In the meantime, lower prices have had the effect of weeding out weaker players and encouraging more formulators to work with sucralose, he added: “We recognize that oversupply will drag down prices… but at the same time it is also playing a positive role in market development.
“Sucralose has become a popular sweetener that every food maker is able to afford, it is no longer a luxury ingredient used only by the big guys.
“The price decline has created more value for all its users, expanding the applications into new areas at lower costs… and gradually replacing some of the older sweeteners.”
Survival of the fittest
As for producers, he said: “The market will keep the most efficient manufacturers as survivors. Techno had forecast this situation last year, and invested heavily in renovating production technology, reducing costs and diversifying product lines. It helped Techno upgrade to a new level of productivity and efficiency.
“Techno’s new production line sets a good sample for minimizing pollution from operations, which means from raw material selection to final product packaging, we have every detail under the microscope to eliminate possible pollution causes.
“This has helped Techno avoid some of the pitfalls other sucralose producers experienced, such as over expanding production capacity without increasing efficiency or productivity.”

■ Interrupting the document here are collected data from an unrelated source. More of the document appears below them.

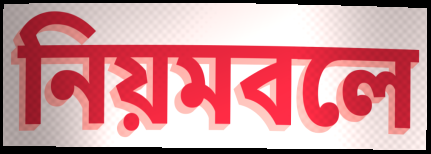
নিয়মবলে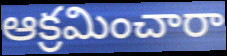
ఆక్రమించారా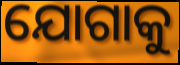
ଯୋଗାକୁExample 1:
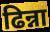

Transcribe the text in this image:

ढिन्ना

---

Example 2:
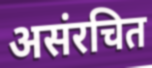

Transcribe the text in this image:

असंरचित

Tate & Lyle and the Chinese manufacturers have different market niches
Has the 2012 re-opening of Tate & Lyle’s sucralose production facility in Alabama had a bearing on the market prices coming out of China?

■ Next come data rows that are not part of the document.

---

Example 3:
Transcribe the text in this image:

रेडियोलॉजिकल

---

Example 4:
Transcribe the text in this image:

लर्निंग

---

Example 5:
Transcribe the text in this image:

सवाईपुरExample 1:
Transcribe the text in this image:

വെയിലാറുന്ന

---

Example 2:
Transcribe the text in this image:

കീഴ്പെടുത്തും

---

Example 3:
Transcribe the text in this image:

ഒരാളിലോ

Not according to Zou: “I would say Tate & Lyle and the Chinese manufacturers have different market niches, and the potential market will provide enough room all the leading manufacturers to grow rationally.”
As for how Techno is doing, he said: “Techno is doing well and its market is growing steadily. Our biggest market is still North America, but we are also seeing strong growth from Asia, Europe and Latin America.
“The beverage industry is still the biggest user, but we are seeing more demand from the foods, bakery and dairy industries, not only from those in North America but also from Asia, Europe, even from Latin America where sugar is very dominant.”
We have never involved in any patent infringement legal case
Techno, which started sucralose production in 2004, was granted a US patent covering its production process in March 2011(No. 7,910,727) and has SQF 2000 level 3 certification for its facility with an “excellent” rating, said Zou.
“We have never involved in any patent infringement legal case.”
Approved in the US in the late 1990s, zero-calorie sweetener sucralose is around 600 times sweeter than sugar and is used in soft drinks, baked goods, ice cream, tabletop sweeteners, and other products. Unlike aspartame, it does not break down at high temperatures and can be used in baked goods.
While it is made from sugar, the sugar molecule is chemically modified via a multi-step process that selectively replaces three hydrogen-oxygen groups on the sugar molecule with three chlorine atoms to make sucralose, which is classed as an artificial sweetener.